- Kutipan Sumber:
---+---
Dalam tradisi slametan dikenal adanya siklus slametan: (1) yang berkisar krisis kehidupan (2) yang berhubungan dengan pola hari besar Islam namun mengikuti penanggalan Jawa (3) yang terkait dengan integrasi desa, bersih desa (4) slametan sela untuk kejadian luar biasa yang ingin dislameti. Semuanya menunjukkan betapa slametan menempati setiap proses kehidupan dunia abangan. Slametan berimplikasi pada tingkah laku social dan memunculkan keseimbangan emosional individu karena telah di_-slamet-_i (hal. 17).
Kepercayaan kepada roh dan makhlus halus bagi abangan menempati kepercayaan yang mendasari misalnya perlunya mereka melakukan slametan. Mereka percaya adanya memedi, lelembut, tuyul, demit, danyang, dan bangsa alus lainnya. Hal yang berpengaruh atas kondisi psikologis, harapan, dan kesialan yang tak masuk akal. Semuanya melukiskan kemenangan kebudayaan atas alam, dan keunggulan manusia atas bukan manusia (hal. 36). Gambarannya adalah kebudayaan orang Jawa berkembang dan hutan tropis yang lebat berubah menjadi persawahan dan rumah, makhlus halus mundur ke sisa belantara, puncak gunung berapi, dan Lautan Hindia.
Kalau kepercayaan mengenai roh dan berbagai slametan merupakan dua sub katagori daripada agama abangan, maka yang ketiga adalah kompleks pengobatan, sihir dan magi yang berpusat pada peranan seorang dukun (hal.116). Ada beberapa macam dukun: dukun bayi, dukun pijet, dukun prewangan, dukun calak, dukun wiwit, dukun temanten, dukun petungan, dukun sihir, dukun susuk, dukun japa, dukun jampi, dukun siwer, dukun tiban. Masyarakat Mojokuto secara umum mengakui adanya dukun, namun apakah mereka percaya kepada kemampuan dukun merupakan masalah lain. Ada konsep lain yang menyertainya yaitu kecocokan (cocog).
---+---
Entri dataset
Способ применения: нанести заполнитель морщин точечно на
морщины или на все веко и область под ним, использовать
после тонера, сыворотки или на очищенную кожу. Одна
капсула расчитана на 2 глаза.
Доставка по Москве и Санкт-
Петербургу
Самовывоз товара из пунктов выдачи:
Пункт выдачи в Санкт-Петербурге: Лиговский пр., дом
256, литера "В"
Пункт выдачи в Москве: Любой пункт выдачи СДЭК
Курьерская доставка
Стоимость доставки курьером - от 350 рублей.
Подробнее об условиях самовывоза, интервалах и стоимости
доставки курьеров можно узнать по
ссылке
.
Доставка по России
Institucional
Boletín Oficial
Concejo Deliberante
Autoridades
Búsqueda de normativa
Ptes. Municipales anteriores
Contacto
---+---
- Tugas 1: Dalam kutipan tentang agama abangan, apa subkategori ketiga agama abangan selain kepercayaan mengenai roh dan berbagai slametan?
- Tugas 2: Tuliskan lanjutan kutipan tentang agama abangan, dimulai setelah kalimat terakhirnya.

- Jawaban 1: Kompleks pengobatan, sihir, dan magi yang berpusat pada peranan seorang dukun.

- Jawaban 2:
Varian Santri
Mojokuto yang berdiri pada pertengahan akhir abad ke-19, jemaah muslimnya terkristal dalam latar abangan yang umum. Sementara mereka yang terdiri dari kelas pedagang dan banyak petani muncul dari utara Jawa memunculkan varian santri. Perbedaan yang mencolok antara abangan dan santri adalah jika abangan tidak acuh terhadap doktrin dan terpesona kepada upacara, sementara santri lebih memiliki perhatian kepada doktrin dan mengalahkan aspek ritual Islam yang menipis (hal. 172). Santri juga lebih peduli kepada pengorganisasian sosial umat di sekeliling mereka. Di Mojokuto, ada empat lembaga sosial yang utama; parpol Islam, sistem sekolah agama, birokrasi pemerintah/Depag, dan jamaah masjid/langgar. Keempatnya berpautan baik pada santri yang modern dan kolot. Ada tiga titik komunitas santri di Mojokuto: yakni petani santri desa yang kaya, pedagang kecil kota, dan keluarga penghulu/aristokrasi santri. Perbedaaan sosial inilah yang menyebabkan timbulnya konflik-konflik di antara mereka. Konflik itu dapat terpecahkan oleh kesamaan agama santri (hal. 182). Antara tahun 1953-1954, ada satu PSII yang menyisakan beberapa orang SI yang asli dan kerabat keluaraga, partai NU sebagai Orsos dan Parpol yang digabungkan dalam satu kesatuan organisasi yang agak lemah, Masyumi sedikit lebih baik dalam organisasi yang dipimpin orang Muhammadiyah, dan Muhammadiyah sendiri sebagai organisasi sosial (hal. 199).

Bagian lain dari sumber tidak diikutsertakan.